De acordo com o Projeto de Lei, o objetivo era preservar prédios e monumentos públicos considerados históricos na cidade de Cosmópolis. O Projeto de Lei, elaborado pelo presidente da Câmara, foi aprovado pelas Comissões Permanentes da Câmara Municipal e pelos vereadores em plenário.
Porém, através de um documento, o prefeito vetou o PL alegando que este tipo de iniciativa deve partir do Poder Executivo. Outra alegação é que este tipo de Projeto poderá onerar os cofres públicos.
O veto, feito pelo prefeito municipal desceu para a Câmara Municipal para ser acatado ou não.
Na sessão ordinária desta terça-feira (18) o veto foi acatado pela maioria dos vereadores, assim, o Projeto de Lei não seguirá para sanção ou promulgação.
Para Maqfran, o veto representa não apenas uma decisão administrativa, mas um retrocesso na valorização da história da cidade.
“Não estamos falando apenas de prédios. Estamos falando de identidade, de memória, de tudo aquilo que construiu a nossa vida como cosmopolenses. É mais que tijolo: são histórias que o tempo não apaga”, afirmou o vereador.
Projeto buscava proteger símbolos da cidade

A proposta determinava que estruturas públicas com relevância cultural, arquitetônica ou histórica — como o Coreto, a Escola Alemã, a Torre do Castelo, o Relógio do Sol e outros — fossem incluídas em um programa de proteção, evitando reformas que descaracterizassem as construções ou permitissem seu abandono.
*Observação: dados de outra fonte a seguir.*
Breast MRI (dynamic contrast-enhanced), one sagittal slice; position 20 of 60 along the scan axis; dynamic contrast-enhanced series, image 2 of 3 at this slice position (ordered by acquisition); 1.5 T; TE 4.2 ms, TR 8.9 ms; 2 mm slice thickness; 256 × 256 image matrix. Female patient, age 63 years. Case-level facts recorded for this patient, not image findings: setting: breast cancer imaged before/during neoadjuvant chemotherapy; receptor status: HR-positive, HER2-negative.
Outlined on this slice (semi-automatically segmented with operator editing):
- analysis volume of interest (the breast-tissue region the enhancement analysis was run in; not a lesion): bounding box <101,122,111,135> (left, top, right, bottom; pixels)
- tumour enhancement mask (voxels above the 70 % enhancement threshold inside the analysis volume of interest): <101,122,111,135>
Segundo Maqfran, a intenção era evitar perdas irreparáveis, como já ocorreu com antigos prédios demolidos nas últimas décadas. “Quantas fotos de família foram tiradas na Praça do Coreto? Quantas gerações passaram pelo Relógio do Sol? Quantas histórias guardam as salas da Escola Alemã? Esses lugares fazem parte da alma da cidade”, destacou.